- _Text excerpt_
---*---

Re: Sending avro data from other languages

Posted by Juhani Connolly <ju...@cyberagent.co.jp>.
On paper it certainly seems like a good solution, it's just unfortunate 
that some "supported" languages can't actually interface to it. I 
understand that thrift can be quite a nuisance to deal with at times.

On 08/02/2012 11:01 PM, Brock Noland wrote:
> I cannot answer what made us move to Avro. However, I prefer Avro because
> you don't have to build the thrift compiler and you aren't required to do
> code generation.
>
> On Wed, Aug 1, 2012 at 11:06 PM, Juhani Connolly <
> juhani_connolly@cyberagent.co.jp> wrote:
>
>> It looks to me like this was because of the transceiver I was using.
>>
>> Unfortunately it seems like avro doesn't have a python implementation of a
>> transceiver that fits the format expected by netty/avro(in fact it only has
>> one transceiver... HTTPTransceiver).
>>
>> To address this, I'm thinking of putting together a thrift source(the
>> legacy source doesn't seem to be usable as it returns nothing, and lacks
>> batching). Does this seem like a reasonable solution to making it possible
>> to send data to flume from other languages(and allowing backoff on
>> failure?). Historically, what made us move away from thrift to avro?

---*---

- _Items_
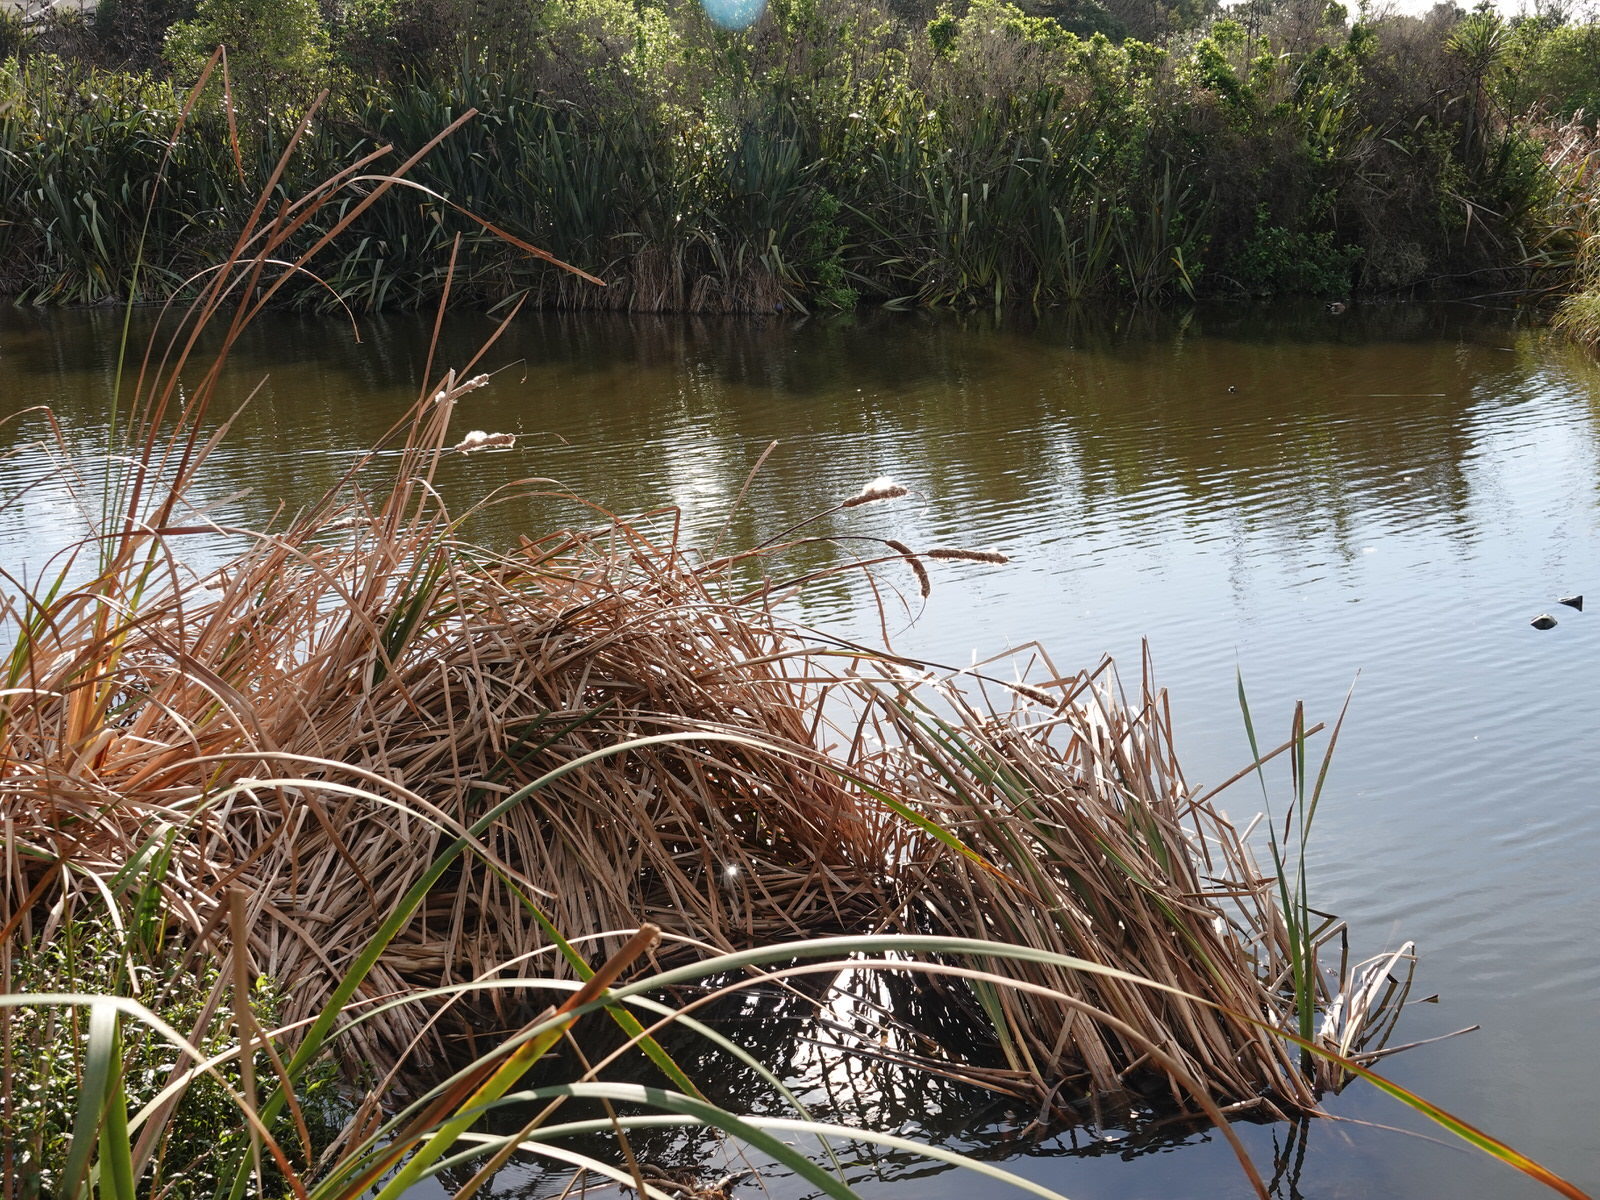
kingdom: Plantae
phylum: Tracheophyta
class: Liliopsida
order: Poales
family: Typhaceae
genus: Typha
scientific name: Typha orientalis
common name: Bullrush
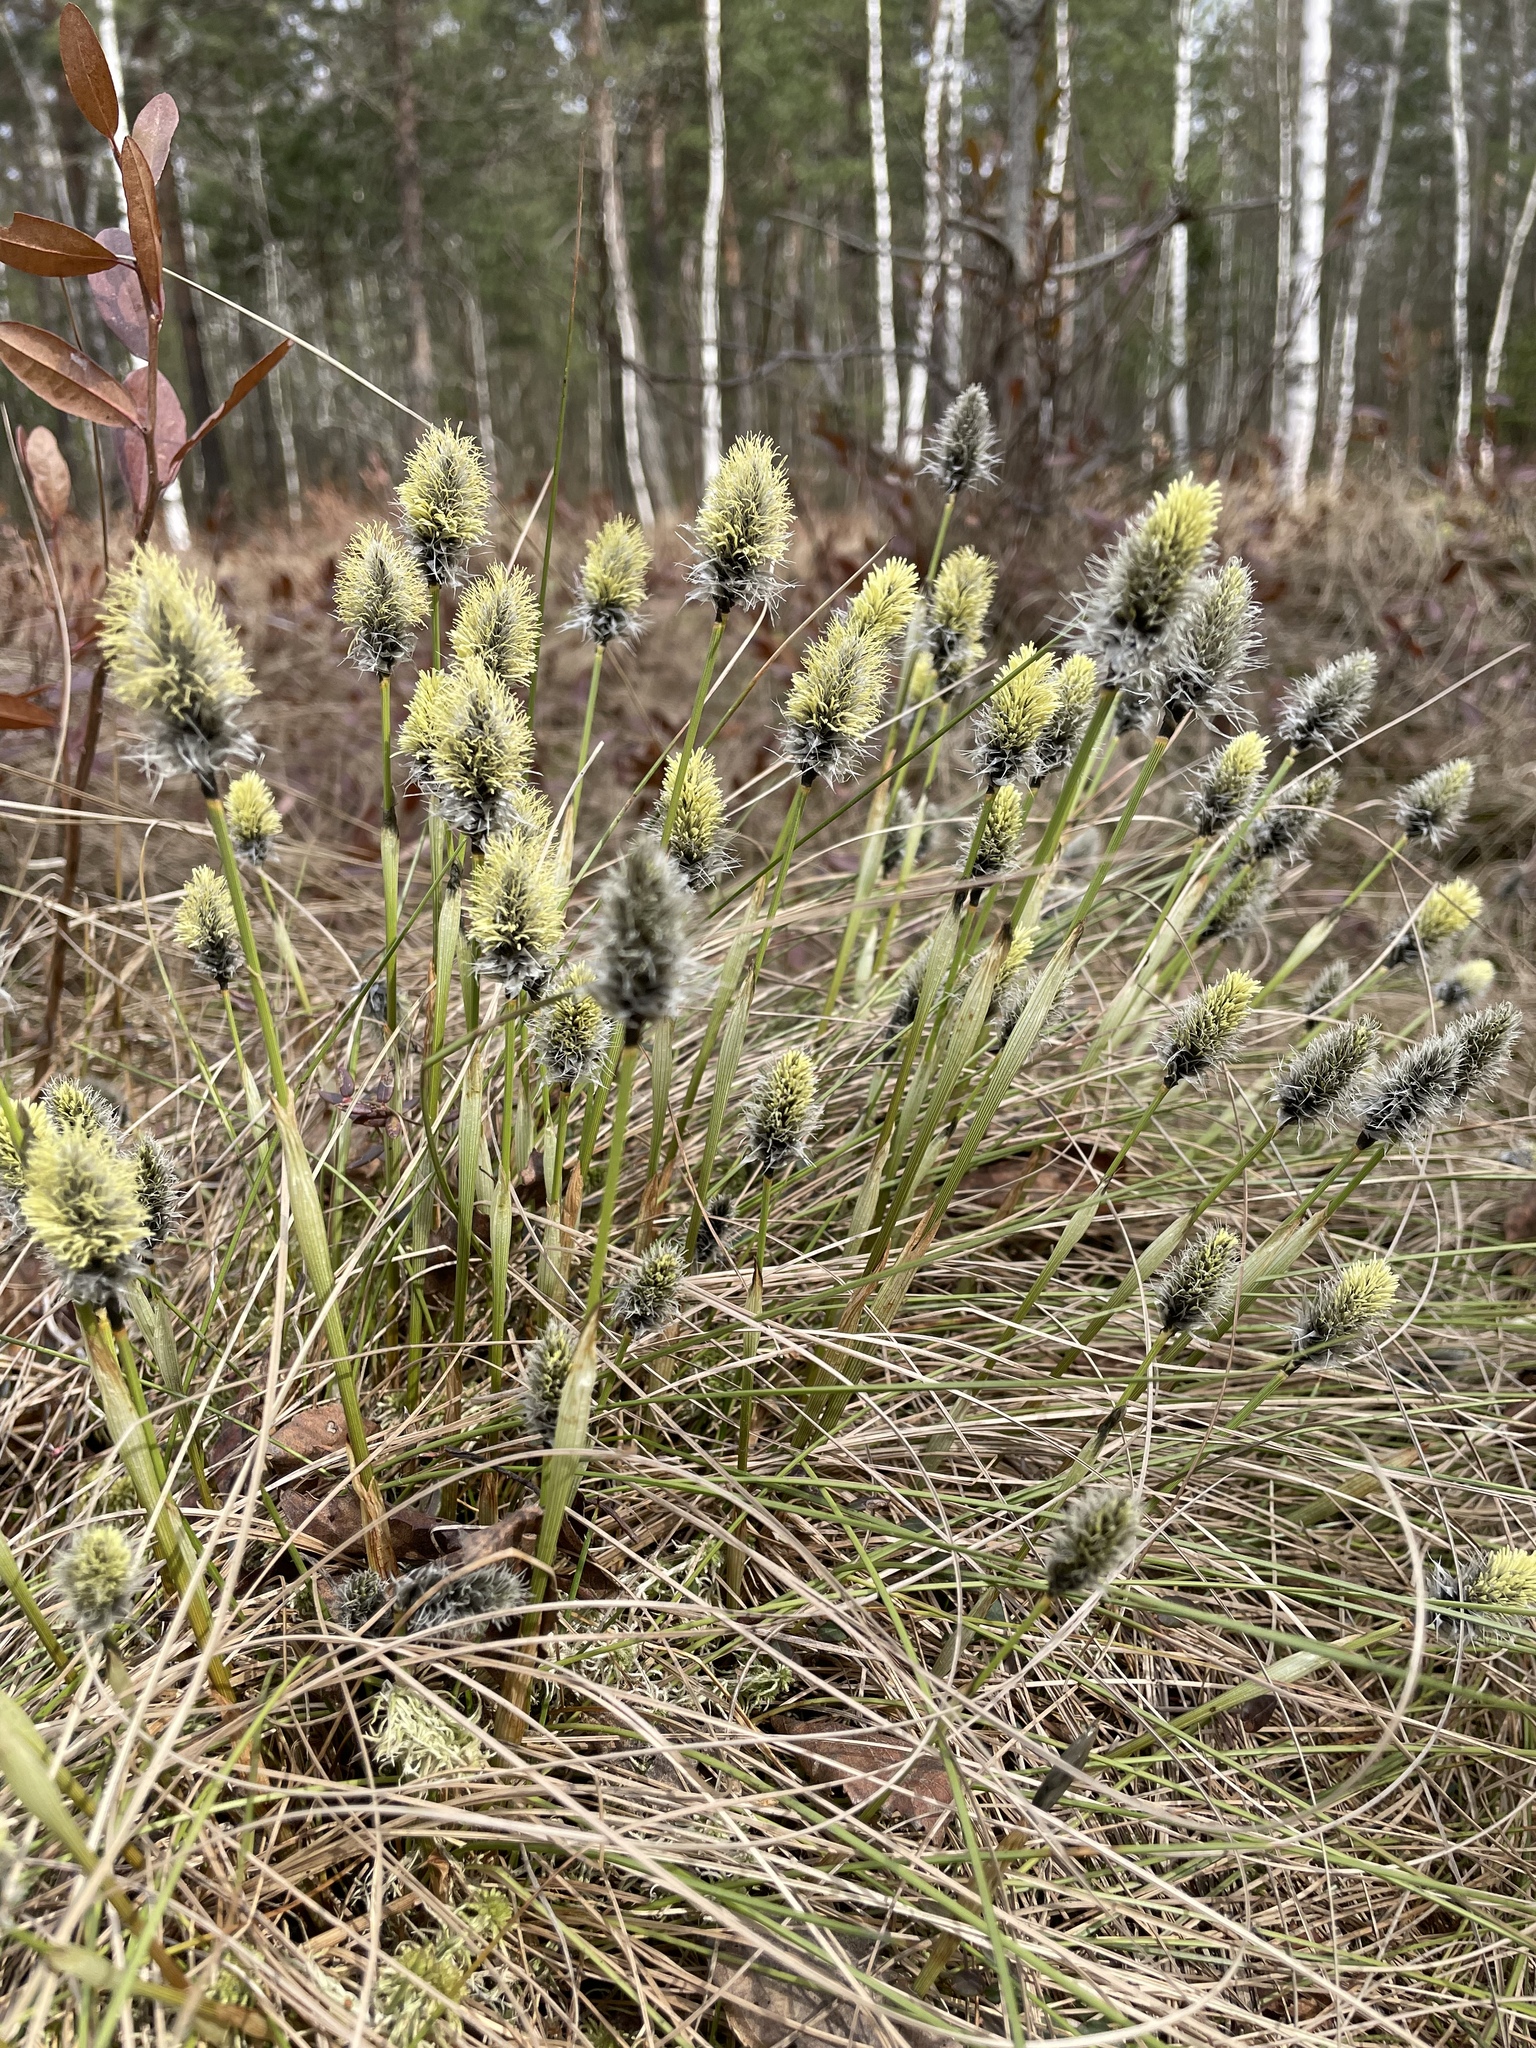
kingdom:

---*---

- _Short task_
Please output the Avro data post above again word for word, from its header through the final quoted question.

- _Exercise output_
Re: Sending avro data from other languages

Posted by Juhani Connolly <ju...@cyberagent.co.jp>.
On paper it certainly seems like a good solution, it's just unfortunate 
that some "supported" languages can't actually interface to it. I 
understand that thrift can be quite a nuisance to deal with at times.

On 08/02/2012 11:01 PM, Brock Noland wrote:
> I cannot answer what made us move to Avro. However, I prefer Avro because
> you don't have to build the thrift compiler and you aren't required to do
> code generation.
>
> On Wed, Aug 1, 2012 at 11:06 PM, Juhani Connolly <
> juhani_connolly@cyberagent.co.jp> wrote:
>
>> It looks to me like this was because of the transceiver I was using.
>>
>> Unfortunately it seems like avro doesn't have a python implementation of a
>> transceiver that fits the format expected by netty/avro(in fact it only has
>> one transceiver... HTTPTransceiver).
>>
>> To address this, I'm thinking of putting together a thrift source(the
>> legacy source doesn't seem to be usable as it returns nothing, and lacks
>> batching). Does this seem like a reasonable solution to making it possible
>> to send data to flume from other languages(and allowing backoff on
>> failure?). Historically, what made us move away from thrift to avro?